Shortly before his death in 1984, Italo Calvino assembled thirty-eight essays in his Collections of Sand (Collezione di Sabbia). One section of essays was labelled ‘The Traveller in the Map’ (Il viandante nella mappa). Calvino described his notion of a cartographic odyssey:
The simplest form of a map isn’t the one we consider the most natural today: that is the map which represents the surface of the Earth as seen by an extra-terrestrial eye. The first need, to put places on a map, is connected with travel: a map is the reminder of ... the tracing of a route.
Understanding an image through time and space is essential in cartography. Time assumes a past story.

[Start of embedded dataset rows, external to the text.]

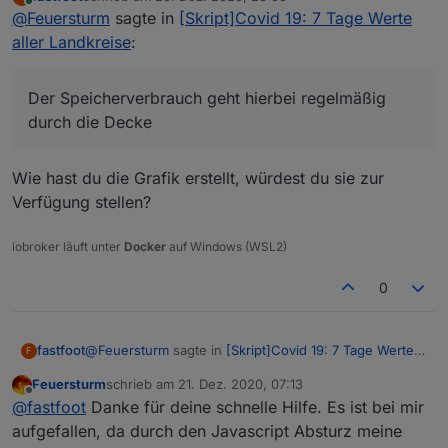
Sieht jemand bei sich das gleiche Verhalten?
zuletzt editiert von
Online
@
Feuersturm
sagte in
[Skript]Covid 19: 7 Tage Werte
Fehler im Log abstürzt.
@
fastfoot
Welche Javascript Version nutzt du?
In den letzten Tagen hab ich angefagen alle
aller Landkreise
:
Skripte abzuschalten und Stück für Stück wieder
zu aktivieren.
Heute um ca. 15:30 Uhr hab ich das Corona 7
Der Speicherverbrauch geht hierbei regelmäßig
Tages Skript (Version vom 7.11) aktiviert und
durch die Decke
mittlerweile hat sich javascript wieder
verabschiedet. Der Speicherverbrauch geht
hierbei regelmäßig durch die Decke teilweise bis
Wie hast du die Grafik erstellt, würdest du sie zur
zu 1 GByte für die Instanz.
Verfügung stellen?
iobroker läuft unter
Docker
auf Windows (WSL2)
0
@
Feuersturm
sagte in
[Skript]Covid 19: 7 Tage Werte
fastfoot
F
aller Landkreise
:
Feuersturm
schrieb am
21. Dez. 2020, 07:13
zuletzt editiert von
Offline
Der Speicherverbrauch geht hierbei regelmäßig
@
fastfoot
Danke für deine schnelle Hilfe. Es ist bei mir
durch die Decke
aufgefallen, da durch den Javascript Absturz meine
Wie hast du die Grafik erstellt, würdest du sie zur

While a map’s borders neatly constrain the geography of the map, they can also constrain one’s interpretation of the map. To get to Calvino’s notion of a cartographic odyssey, the gaze of the beholder of the map must wander beyond the restrictions imposed by the map border and page margins.
For some time, I had been mulling over the destiny of a distressed, incomplete Atlas that was published in 1825, in London. The author of the maps was James Wyld the Younger, geographer to Queen Victoria and Prince Albert. I was perplexed by the small label inside the atlas: ‘J Pownceby, Book Binder, Lonsdale St East, Melbourne’. A London publication bound in Australia?